Rilke. De la patience

Lisez le moins possible d’ouvrages critiques ou esthétiques. Ce sont, ou bien des produits de l’esprit de chapelle, pétrifiés, privés de sens dans leur durcissement sans vie, ou bien d’habiles jeux verbaux ; un jour une opinion y fait loi, un autre jour c’est l’opinion contraire. Les œuvres d’art sont d’une infinie solitude ; rien n’est pire que la critique pour les aborder. Seul l’amour peut les saisir, les garder, être juste envers elles. Donnez toujours raison à votre sentiment à vous contre ces analyses, ces comptes rendus, ces introductions.

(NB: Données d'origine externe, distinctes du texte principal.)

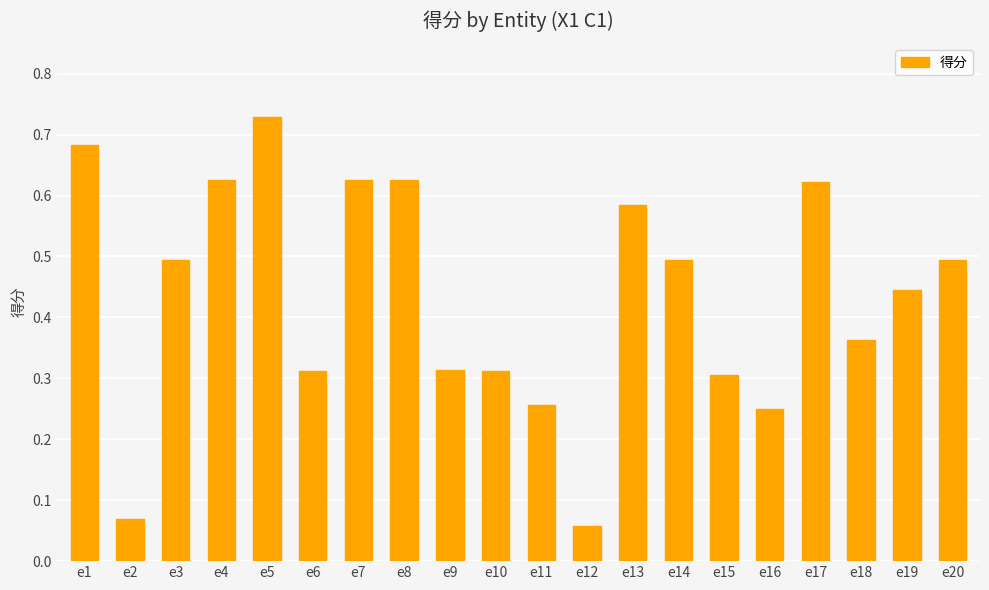

Are the bars grouped side by side (vs. stacked)?

No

Eussiez-vous même tort, le développement naturel de votre vie intérieure vous conduira lentement, avec le temps, à un autre état de connaissance. Laissez à vos jugements leur développement propre, silencieux. Ne le contrariez pas, car, comme tout progrès, il doit venir du profond de votre être et ne peut souffrir ni pression ni hâte. Porter jusqu’au terme, puis enfanter : tout est là. Il faut que vous laissiez chaque impression, chaque germe de sentiment, mûrir en vous, dans l’obscur, dans l’inexprimable, dans l’inconscient, ces régions fermés à l’entendement. Attendez avec humilité et patience l’heure de la naissance d’une nouvelle clarté. L’art exige de ses simples fidèles autant que des créateurs.

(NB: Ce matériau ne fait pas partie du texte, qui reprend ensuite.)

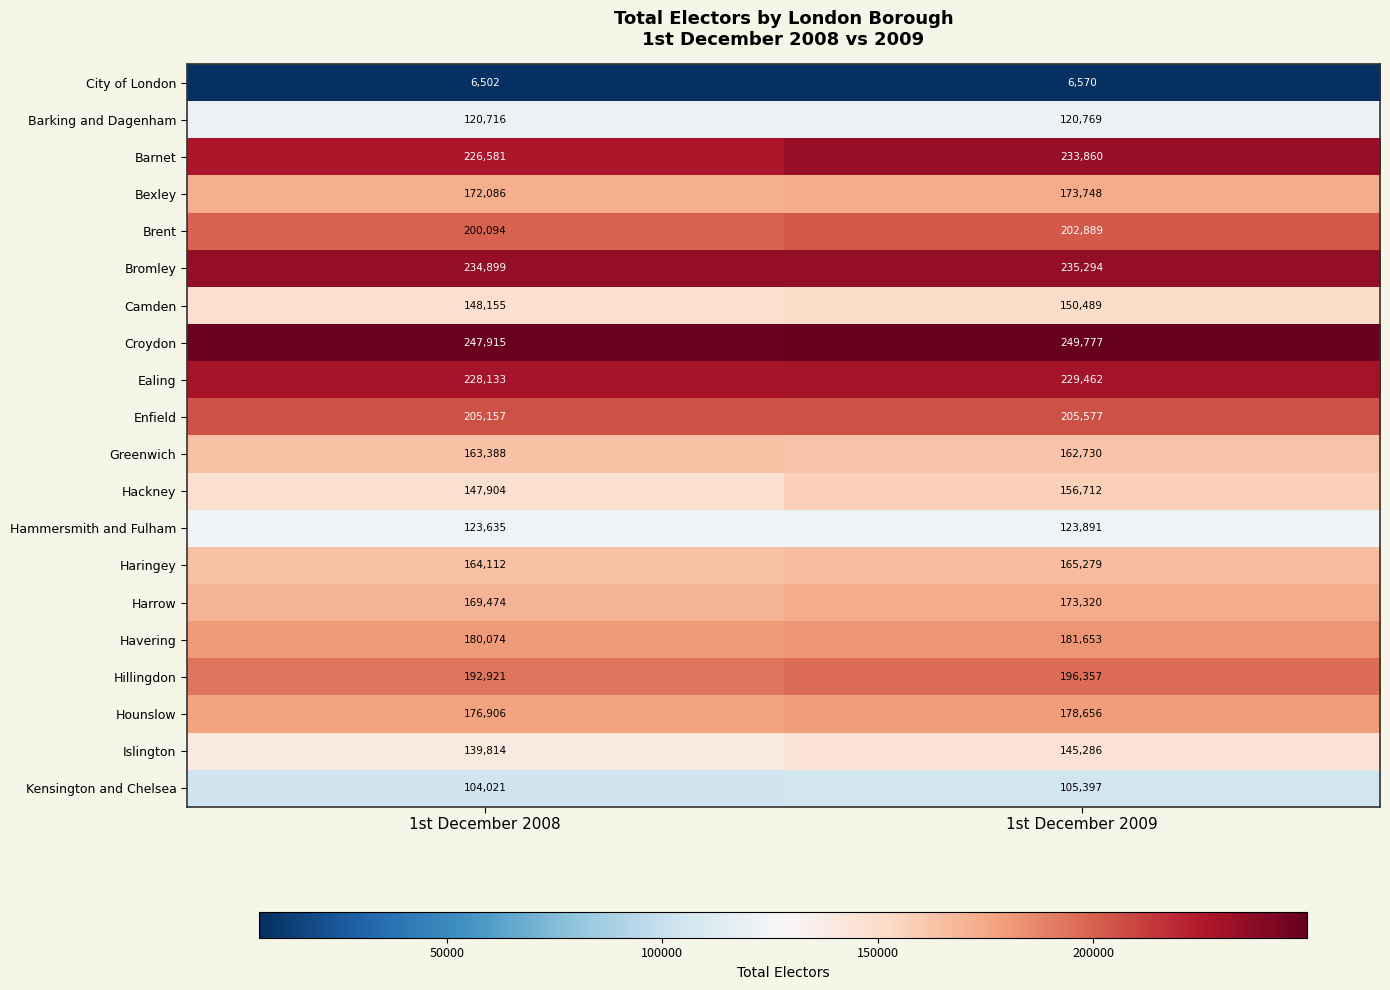

Rank the series by their maximum value, from lowest to highest.

City of London, Kensington and Chelsea, Barking and Dagenham, Hammersmith and Fulham, Islington, Camden, Hackney, Greenwich, Haringey, Harrow, Bexley, Hounslow, Havering, Hillingdon, Brent, Enfield, Ealing, Barnet, Bromley, Croydon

Le temps, ici, n’est pas une mesure. Un an ne compte pas : dix ans ne sont rien. Être artiste, c’est ne pas compter, c’est croître comme l’arbre qui ne presse pas sa sève, qui résiste, confiant, aux grands vents du printemps, sans craindre que l’été puisse ne pas venir. L’été vient. Mais il ne vient que pour ceux qui savent attendre, aussi tranquilles et ouverts que s’ils avaient l’éternité devant eux. Je l’apprends tous les jours au prix de souffrances que je bénis : patience est tout.